--- begin DATA SHOWN ---
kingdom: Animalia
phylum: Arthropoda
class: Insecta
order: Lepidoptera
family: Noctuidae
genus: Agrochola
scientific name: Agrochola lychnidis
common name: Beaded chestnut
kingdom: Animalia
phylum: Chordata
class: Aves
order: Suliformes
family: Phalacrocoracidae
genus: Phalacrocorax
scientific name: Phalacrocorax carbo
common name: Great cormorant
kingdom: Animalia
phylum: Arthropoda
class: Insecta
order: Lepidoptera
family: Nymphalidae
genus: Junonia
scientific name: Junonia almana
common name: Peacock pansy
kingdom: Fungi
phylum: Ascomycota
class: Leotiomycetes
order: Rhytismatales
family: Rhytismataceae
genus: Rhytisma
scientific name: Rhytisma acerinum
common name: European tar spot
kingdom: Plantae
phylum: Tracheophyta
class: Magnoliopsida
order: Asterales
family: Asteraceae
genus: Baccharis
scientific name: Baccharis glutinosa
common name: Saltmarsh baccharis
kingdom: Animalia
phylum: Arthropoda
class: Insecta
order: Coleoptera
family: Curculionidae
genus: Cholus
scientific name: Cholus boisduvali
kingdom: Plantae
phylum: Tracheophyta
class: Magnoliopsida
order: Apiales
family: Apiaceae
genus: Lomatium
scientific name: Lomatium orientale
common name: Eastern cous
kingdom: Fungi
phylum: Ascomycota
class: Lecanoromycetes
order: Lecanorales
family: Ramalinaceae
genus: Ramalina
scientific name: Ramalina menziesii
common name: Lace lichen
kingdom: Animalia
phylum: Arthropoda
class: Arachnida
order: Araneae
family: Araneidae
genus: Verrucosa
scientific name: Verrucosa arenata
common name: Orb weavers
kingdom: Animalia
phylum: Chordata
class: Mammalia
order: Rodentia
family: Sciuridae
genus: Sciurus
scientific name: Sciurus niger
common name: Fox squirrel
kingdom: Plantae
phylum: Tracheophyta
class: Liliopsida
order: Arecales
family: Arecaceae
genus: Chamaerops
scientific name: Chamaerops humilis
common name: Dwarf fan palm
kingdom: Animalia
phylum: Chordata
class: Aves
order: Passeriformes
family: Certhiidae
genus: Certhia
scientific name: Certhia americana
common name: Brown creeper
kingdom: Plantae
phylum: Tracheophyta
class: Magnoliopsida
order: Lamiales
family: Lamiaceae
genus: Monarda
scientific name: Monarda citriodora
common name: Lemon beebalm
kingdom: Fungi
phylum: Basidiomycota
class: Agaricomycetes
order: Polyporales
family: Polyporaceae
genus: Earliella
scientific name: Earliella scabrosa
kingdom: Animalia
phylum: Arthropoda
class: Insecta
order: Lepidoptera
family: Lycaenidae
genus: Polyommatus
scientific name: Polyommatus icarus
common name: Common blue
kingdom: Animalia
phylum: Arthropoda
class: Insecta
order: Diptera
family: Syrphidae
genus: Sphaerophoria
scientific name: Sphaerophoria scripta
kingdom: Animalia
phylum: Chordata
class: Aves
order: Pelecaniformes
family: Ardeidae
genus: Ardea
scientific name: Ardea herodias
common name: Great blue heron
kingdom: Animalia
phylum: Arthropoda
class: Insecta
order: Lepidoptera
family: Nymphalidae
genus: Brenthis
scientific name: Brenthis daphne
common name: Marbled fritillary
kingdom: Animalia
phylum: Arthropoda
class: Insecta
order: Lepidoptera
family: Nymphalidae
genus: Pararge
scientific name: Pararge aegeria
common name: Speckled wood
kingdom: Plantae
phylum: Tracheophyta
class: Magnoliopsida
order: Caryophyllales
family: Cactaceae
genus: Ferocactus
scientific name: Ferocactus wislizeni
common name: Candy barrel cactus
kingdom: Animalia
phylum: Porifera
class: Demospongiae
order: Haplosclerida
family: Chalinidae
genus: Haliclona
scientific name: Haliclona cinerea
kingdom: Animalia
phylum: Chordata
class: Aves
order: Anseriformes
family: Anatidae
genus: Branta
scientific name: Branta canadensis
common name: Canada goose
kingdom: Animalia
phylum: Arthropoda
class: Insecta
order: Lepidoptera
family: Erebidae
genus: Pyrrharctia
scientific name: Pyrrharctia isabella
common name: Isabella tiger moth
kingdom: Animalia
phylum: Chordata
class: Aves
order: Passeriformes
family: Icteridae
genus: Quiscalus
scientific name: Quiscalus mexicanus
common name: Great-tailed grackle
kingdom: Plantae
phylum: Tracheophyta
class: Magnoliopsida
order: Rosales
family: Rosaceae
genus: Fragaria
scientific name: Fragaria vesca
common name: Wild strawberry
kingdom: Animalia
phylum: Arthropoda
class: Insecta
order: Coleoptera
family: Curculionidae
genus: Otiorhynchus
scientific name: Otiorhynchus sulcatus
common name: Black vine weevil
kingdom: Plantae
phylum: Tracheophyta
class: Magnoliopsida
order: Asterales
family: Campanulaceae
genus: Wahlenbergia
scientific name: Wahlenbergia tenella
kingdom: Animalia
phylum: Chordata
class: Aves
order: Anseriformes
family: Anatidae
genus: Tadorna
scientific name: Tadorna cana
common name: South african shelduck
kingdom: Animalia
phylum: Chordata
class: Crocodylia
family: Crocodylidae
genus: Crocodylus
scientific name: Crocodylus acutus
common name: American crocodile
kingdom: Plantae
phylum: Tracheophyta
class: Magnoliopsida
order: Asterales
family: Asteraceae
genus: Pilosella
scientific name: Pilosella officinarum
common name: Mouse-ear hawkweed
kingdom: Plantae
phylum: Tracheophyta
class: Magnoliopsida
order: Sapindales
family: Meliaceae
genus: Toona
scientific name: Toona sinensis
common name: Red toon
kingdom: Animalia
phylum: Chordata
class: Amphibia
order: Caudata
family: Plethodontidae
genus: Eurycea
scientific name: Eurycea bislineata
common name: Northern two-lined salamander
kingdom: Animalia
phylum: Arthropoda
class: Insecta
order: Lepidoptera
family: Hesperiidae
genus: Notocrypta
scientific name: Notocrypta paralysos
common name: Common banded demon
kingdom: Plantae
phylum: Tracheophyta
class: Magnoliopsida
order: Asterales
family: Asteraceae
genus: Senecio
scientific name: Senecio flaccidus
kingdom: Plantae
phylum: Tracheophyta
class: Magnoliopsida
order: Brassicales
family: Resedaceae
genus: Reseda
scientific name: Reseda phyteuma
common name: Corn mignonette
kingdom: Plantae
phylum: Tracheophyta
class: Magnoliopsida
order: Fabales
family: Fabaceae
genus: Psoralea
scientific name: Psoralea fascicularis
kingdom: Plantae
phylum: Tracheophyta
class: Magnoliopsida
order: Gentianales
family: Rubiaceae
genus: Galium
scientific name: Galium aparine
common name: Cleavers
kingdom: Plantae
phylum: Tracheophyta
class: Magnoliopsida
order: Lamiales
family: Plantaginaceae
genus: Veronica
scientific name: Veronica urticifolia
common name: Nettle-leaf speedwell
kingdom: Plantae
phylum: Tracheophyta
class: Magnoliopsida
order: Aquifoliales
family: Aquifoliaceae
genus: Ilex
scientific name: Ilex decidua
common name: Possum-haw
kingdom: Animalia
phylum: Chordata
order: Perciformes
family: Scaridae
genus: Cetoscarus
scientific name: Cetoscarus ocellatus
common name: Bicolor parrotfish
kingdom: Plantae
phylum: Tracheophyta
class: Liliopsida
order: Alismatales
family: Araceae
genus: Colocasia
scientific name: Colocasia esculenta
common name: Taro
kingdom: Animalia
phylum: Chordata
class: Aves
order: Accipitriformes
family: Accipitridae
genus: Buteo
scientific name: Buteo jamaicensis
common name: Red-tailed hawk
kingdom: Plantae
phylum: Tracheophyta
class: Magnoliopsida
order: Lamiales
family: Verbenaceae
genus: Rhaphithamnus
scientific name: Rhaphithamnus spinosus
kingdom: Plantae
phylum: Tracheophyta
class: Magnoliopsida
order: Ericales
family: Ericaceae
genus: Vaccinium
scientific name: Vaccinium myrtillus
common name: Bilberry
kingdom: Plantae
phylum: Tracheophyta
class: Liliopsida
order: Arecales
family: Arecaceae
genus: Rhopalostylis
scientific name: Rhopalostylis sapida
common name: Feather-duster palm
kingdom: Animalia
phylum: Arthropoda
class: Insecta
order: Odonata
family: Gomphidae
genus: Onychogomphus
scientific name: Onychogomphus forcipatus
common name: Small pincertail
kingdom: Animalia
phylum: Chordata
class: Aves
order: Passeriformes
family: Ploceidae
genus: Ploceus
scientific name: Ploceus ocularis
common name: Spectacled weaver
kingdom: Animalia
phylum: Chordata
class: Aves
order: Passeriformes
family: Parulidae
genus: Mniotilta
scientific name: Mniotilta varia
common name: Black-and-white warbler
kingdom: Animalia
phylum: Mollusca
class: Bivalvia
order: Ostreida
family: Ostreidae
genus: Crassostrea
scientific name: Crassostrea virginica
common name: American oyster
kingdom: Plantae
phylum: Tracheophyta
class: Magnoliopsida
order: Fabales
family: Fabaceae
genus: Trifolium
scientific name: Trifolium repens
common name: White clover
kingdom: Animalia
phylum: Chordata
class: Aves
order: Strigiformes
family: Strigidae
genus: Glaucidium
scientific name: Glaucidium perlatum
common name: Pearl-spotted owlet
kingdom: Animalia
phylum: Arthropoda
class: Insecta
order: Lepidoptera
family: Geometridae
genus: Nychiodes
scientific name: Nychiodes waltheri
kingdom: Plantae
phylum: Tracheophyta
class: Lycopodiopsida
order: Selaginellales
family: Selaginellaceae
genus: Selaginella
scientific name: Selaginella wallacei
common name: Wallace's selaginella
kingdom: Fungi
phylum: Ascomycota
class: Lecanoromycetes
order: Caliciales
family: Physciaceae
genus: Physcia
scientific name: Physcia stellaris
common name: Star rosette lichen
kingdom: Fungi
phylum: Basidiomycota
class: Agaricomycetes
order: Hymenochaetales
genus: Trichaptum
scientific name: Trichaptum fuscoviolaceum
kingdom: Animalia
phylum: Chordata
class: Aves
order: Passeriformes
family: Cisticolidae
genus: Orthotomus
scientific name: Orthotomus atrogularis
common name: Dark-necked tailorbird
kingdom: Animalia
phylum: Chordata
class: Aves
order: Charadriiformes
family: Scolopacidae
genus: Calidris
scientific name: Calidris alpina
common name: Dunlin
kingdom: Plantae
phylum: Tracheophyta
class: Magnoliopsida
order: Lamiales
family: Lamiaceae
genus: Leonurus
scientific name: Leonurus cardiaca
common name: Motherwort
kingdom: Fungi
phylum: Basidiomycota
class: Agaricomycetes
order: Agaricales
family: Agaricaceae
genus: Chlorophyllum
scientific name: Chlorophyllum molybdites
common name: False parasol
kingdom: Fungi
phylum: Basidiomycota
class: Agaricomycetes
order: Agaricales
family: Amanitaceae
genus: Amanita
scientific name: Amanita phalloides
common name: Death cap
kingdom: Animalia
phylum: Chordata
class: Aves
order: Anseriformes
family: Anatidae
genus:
--- end DATA SHOWN ---
[TO BE DONE]: Reproduce the records from the beginning down to and including the line containing "genus: Rhytisma".

[COMPLETE OUTPUT]:
kingdom: Animalia
phylum: Arthropoda
class: Insecta
order: Lepidoptera
family: Noctuidae
genus: Agrochola
scientific name: Agrochola lychnidis
common name: Beaded chestnut
kingdom: Animalia
phylum: Chordata
class: Aves
order: Suliformes
family: Phalacrocoracidae
genus: Phalacrocorax
scientific name: Phalacrocorax carbo
common name: Great cormorant
kingdom: Animalia
phylum: Arthropoda
class: Insecta
order: Lepidoptera
family: Nymphalidae
genus: Junonia
scientific name: Junonia almana
common name: Peacock pansy
kingdom: Fungi
phylum: Ascomycota
class: Leotiomycetes
order: Rhytismatales
family: Rhytismataceae
genus: Rhytisma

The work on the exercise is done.